高橋教授は、原発事故で放射能被害があったにも関わらず、ほとんど研究がなされていない福島県外の汚染地域を対象に調査を実施。放射性物質汚染対処特措法の汚染状況重点調査地域に指定されている千葉と茨城の住民約2000人から回収したアンケートの回答をもとに、低線量被曝問題をめぐる意識や行動などに関して分析した。
その結果、小学生以下の子どもがいる茨城在住の母親が、最も多くのリスク回避行動をとっており、中でも、つくば市在住の家族が、事故直後に避難行動をとっていた人数が多いことが分かった。また、リスク低減活動をしている人は、メディアリテラシーが高く、積極的に情報収集を実践していると専門家のブログやチェルノブイリ事故に関する情報にアクセスしていることが、リスク回避に影響していることが分かった。
一方、事故から4年が経過した現在では、事故当初に比べ、実践している被ばくリスク低減活動は大幅に減少。「対策なし」が役割から5割に増加した。しかし、「水道水」や「牛乳」「魚介」については、今も2割程度リスク回避をしていた。
調査では、買い物ストレスや家族などとの関係で、この4年間で、疲弊していることも明らかとなった。また、外部との軋轢を割けるために「放射能問題を人前ではしゃべらない」ことにしている割合が高かった。
政府が実施しているリスクコミュニケーションや政府広報では、被ばく低減活動をしている母親たちを「放射能恐怖症」といった見方で、不安解消策を展開している。

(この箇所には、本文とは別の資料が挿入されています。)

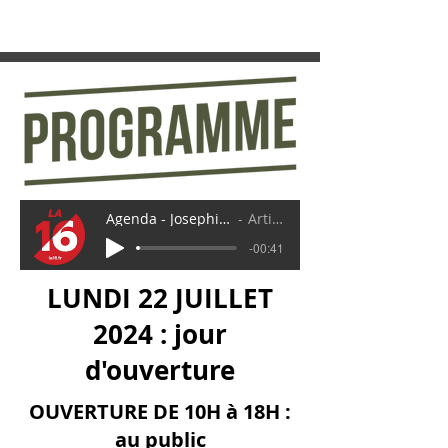
Agenda - Josephine Baker 28 juillet
Artist Name
-00:41
LUNDI 22 JUILLET
2024 : jour
d'ouverture
OUVERTURE DE 10H à 18H :
au public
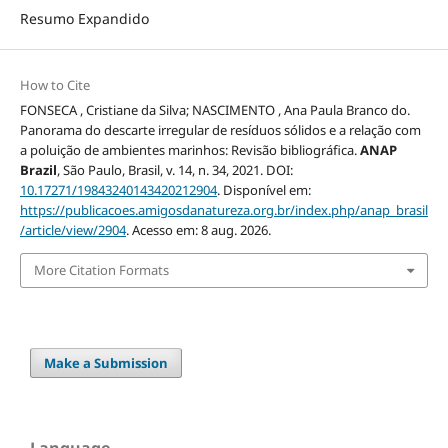
Resumo Expandido
How to Cite
FONSECA , Cristiane da Silva; NASCIMENTO , Ana Paula Branco do.
Panorama do descarte irregular de resíduos sólidos e a relação com
a poluição de ambientes marinhos: Revisão bibliográfica.
ANAP
Brazil
, São Paulo, Brasil, v. 14, n. 34, 2021. DOI:
10.17271/19843240143420212904
. Disponível em:
https://publicacoes.amigosdanatureza.org.br/index.php/anap_brasil
/article/view/2904
. Acesso em: 8 aug. 2026.
More Citation Formats
Make a Submission
Language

これに対し、同
調査では、BIS(Behavior Inhibitition System 行動制御システム」の尺度を用いて、実際に、政府の指摘が正しいかを分析した。
その結果、リスク回避をしている人としていない人の不安傾向を比較したところ、両者に大きな違いはなく、避難したり、食品を回避している母親たちに「放射能恐怖症」と思われるような傾向ははなかった。

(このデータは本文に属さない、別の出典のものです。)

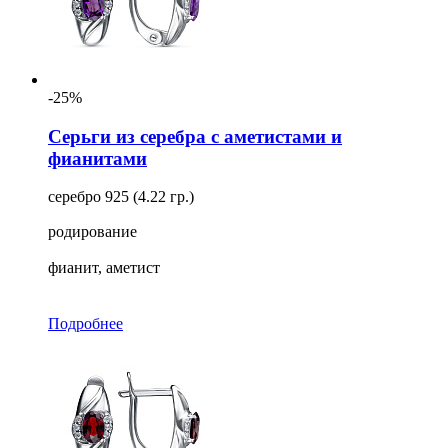
-25%
Серьги из серебра с аметистами и
фианитами
серебро 925 (4.22 гр.)
родирование
фианит, аметист
Подробнее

また、同調査では、今も変わらずリスク低減活動をしている母親の中に、子どもの体調に、何らかの「異変」を感じているケースが多いことも明らかにした。小学生以下の子どもがいる場合、子どもの体調に変調があった割合は、茨城県で3割、千葉県で2割程度存在するにのぼる。体調の変化で最も多かったのは鼻血で、咳や皮膚症状などが続く。
小学生以下の子どもがいる母親は、子どもたちに対して健診を希望する割合が圧倒的に高く、甲状腺エコー健診では8割、尿中の放射性物質検査は9割、血液検査も茨城では6割以降が希望していた。
調査にあたった高橋教授は、政府が広く拡散した放射能汚染を無視し、避難指示区域しか避難を認めていないことを疑問視。リスクコミュニケーションによる不安抑制策は、事故前に「原発は安全です」と言っていたロジックと同じであるとした上で、個人が被ばく回避を続けることには限界があり、社会化する必要があるとしている。同研究は、10月に刊行される関西学院大学災害復興制度研究所の『災害復興研究』に掲載される。